The plexiglass gets screwed into place using a drill.
  • When we deliver to the airport, a refrigerated van takes delivers the cake, we don’t know how long we have to wait to get the cake on the plane, so we want to keep the cake cold for as long as possible.
  • Weight of the cake.  We can only go up to 100 pounds for each crate and that is including the weight of the crate.  So design needs to really be thought out in order to achieve this.  If the cake is over the 100 pounds, they will not ship it.
This is a cake we flew to Florida in 2007. All crated up and ready to go for a ride on an airplane.
  • When it’s picked up, another refrigerated van is needed; we need to get the cake back into a cold environment and then to a refrigerated location until the event.  (We like to keep our cakes cold so that they can sit out during the entire event for everyone to enjoy.)
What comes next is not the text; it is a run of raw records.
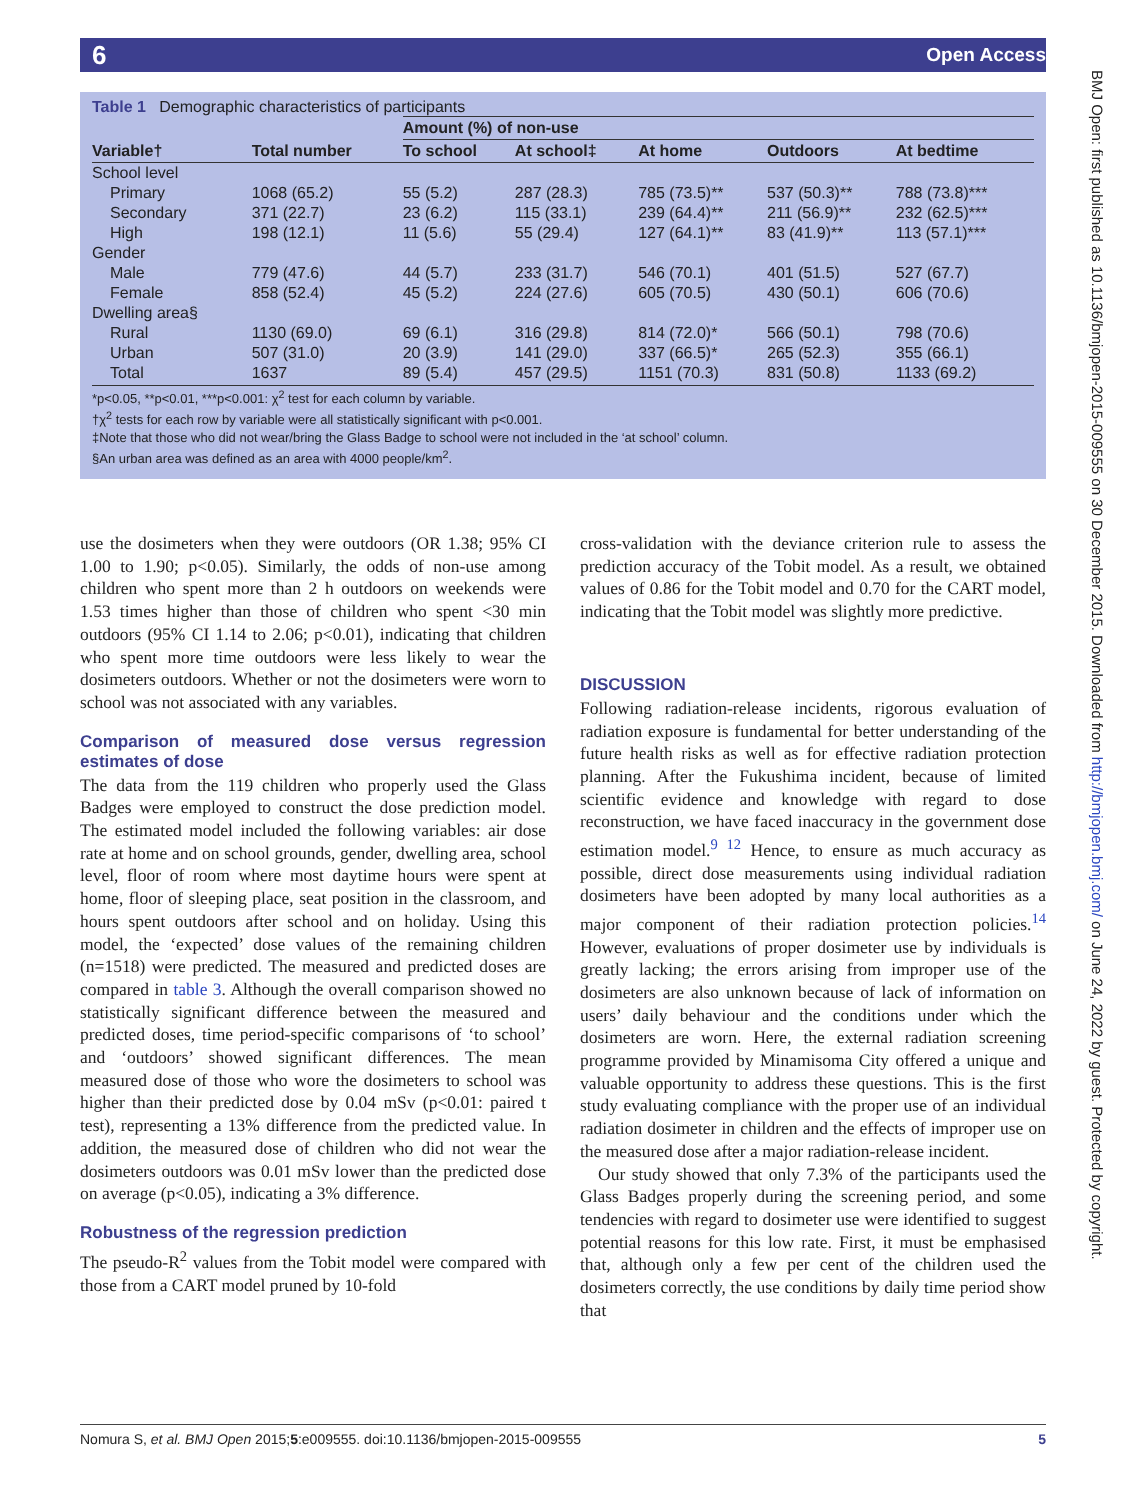6 Open Access
BMJ Open: first published as 10.1136/bmjopen-2015-009555 on 30 December 2015. Downloaded from http://bmjopen.bmj.com/ on June 24, 2022 by guest. Protected by copyright.
Table 1 Demographic characteristics of participants
| | | Amount (%) of non-use | | | | |
| --- | --- | --- | --- | --- | --- | --- |
| Variable† | Total number | To school | At school‡ | At home | Outdoors | At bedtime |
| School level | | | | | | |
| Primary | 1068 (65.2) | 55 (5.2) | 287 (28.3) | 785 (73.5)** | 537 (50.3)** | 788 (73.8)*** |
| Secondary | 371 (22.7) | 23 (6.2) | 115 (33.1) | 239 (64.4)** | 211 (56.9)** | 232 (62.5)*** |
| High | 198 (12.1) | 11 (5.6) | 55 (29.4) | 127 (64.1)** | 83 (41.9)** | 113 (57.1)*** |
| Gender | | | | | | |
| Male | 779 (47.6) | 44 (5.7) | 233 (31.7) | 546 (70.1) | 401 (51.5) | 527 (67.7) |
| Female | 858 (52.4) | 45 (5.2) | 224 (27.6) | 605 (70.5) | 430 (50.1) | 606 (70.6) |
| Dwelling area§ | | | | | | |
| Rural | 1130 (69.0) | 69 (6.1) | 316 (29.8) | 814 (72.0)* | 566 (50.1) | 798 (70.6) |
| Urban | 507 (31.0) | 20 (3.9) | 141 (29.0) | 337 (66.5)* | 265 (52.3) | 355 (66.1) |
| Total | 1637 | 89 (5.4) | 457 (29.5) | 1151 (70.3) | 831 (50.8) | 1133 (69.2) |
*p<0.05, **p<0.01, ***p<0.001: χ<sup>2</sup> test for each column by variable.
†χ<sup>2</sup> tests for each row by variable were all statistically significant with p<0.001.
‡Note that those who did not wear/bring the Glass Badge to school were not included in the ‘at school’ column.
§An urban area was defined as an area with 4000 people/km<sup>2</sup>.
use the dosimeters when they were outdoors (OR 1.38; 95% CI 1.00 to 1.90; p<0.05). Similarly, the odds of non-use among children who spent more than 2 h outdoors on weekends were 1.53 times higher than those of children who spent <30 min outdoors (95% CI 1.14 to 2.06; p<0.01), indicating that children who spent more time outdoors were less likely to wear the dosimeters outdoors. Whether or not the dosimeters were worn to school was not associated with any variables.
Comparison of measured dose versus regression estimates of dose
The data from the 119 children who properly used the Glass Badges were employed to construct the dose prediction model. The estimated model included the following variables: air dose rate at home and on school grounds, gender, dwelling area, school level, floor of room where most daytime hours were spent at home, floor of sleeping place, seat position in the classroom, and hours spent outdoors after school and on holiday. Using this model, the ‘expected’ dose values of the remaining children (n=1518) were predicted. The measured and predicted doses are compared in table 3. Although the overall comparison showed no statistically significant difference between the measured and predicted doses, time period-specific comparisons of ‘to school’ and ‘outdoors’ showed significant differences. The mean measured dose of those who wore the dosimeters to school was higher than their predicted dose by 0.04 mSv (p<0.01: paired t test), representing a 13% difference from the predicted value. In addition, the measured dose of children who did not wear the dosimeters outdoors was 0.01 mSv lower than the predicted dose on average (p<0.05), indicating a 3% difference.
Robustness of the regression prediction
The pseudo-R<sup>2</sup> values from the Tobit model were compared with those from a CART model pruned by 10-fold
cross-validation with the deviance criterion rule to assess the prediction accuracy of the Tobit model. As a result, we obtained values of 0.86 for the Tobit model and 0.70 for the CART model, indicating that the Tobit model was slightly more predictive.
DISCUSSION
Following radiation-release incidents, rigorous evaluation of radiation exposure is fundamental for better understanding of the future health risks as well as for effective radiation protection planning. After the Fukushima incident, because of limited scientific evidence and knowledge with regard to dose reconstruction, we have faced inaccuracy in the government dose estimation model.<sup>9 12</sup> Hence, to ensure as much accuracy as possible, direct dose measurements using individual radiation dosimeters have been adopted by many local authorities as a major component of their radiation protection policies.<sup>14</sup> However, evaluations of proper dosimeter use by individuals is greatly lacking; the errors arising from improper use of the dosimeters are also unknown because of lack of information on users’ daily behaviour and the conditions under which the dosimeters are worn. Here, the external radiation screening programme provided by Minamisoma City offered a unique and valuable opportunity to address these questions. This is the first study evaluating compliance with the proper use of an individual radiation dosimeter in children and the effects of improper use on the measured dose after a major radiation-release incident.
Our study showed that only 7.3% of the participants used the Glass Badges properly during the screening period, and some tendencies with regard to dosimeter use were identified to suggest potential reasons for this low rate. First, it must be emphasised that, although only a few per cent of the children used the dosimeters correctly, the use conditions by daily time period show that
Nomura S, et al. BMJ Open 2015;5:e009555. doi:10.1136/bmjopen-2015-009555 5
The other thing people don’t realize, is the stress that we are under flying a cake to a location.  It makes us VERY nervous, which is why we take extra precautions to ensure a safe delivery.  So it’s not as easy as you think it might be…  🙂


5 thoughts on “Cakes on a plane…not as easy as you think…

  1. I am just loving your blog! Thanks! It’s so true…taking a cake on a plane is extremely difficult and nerve-wracking. As always, RBI Cakes does it the right way and in style!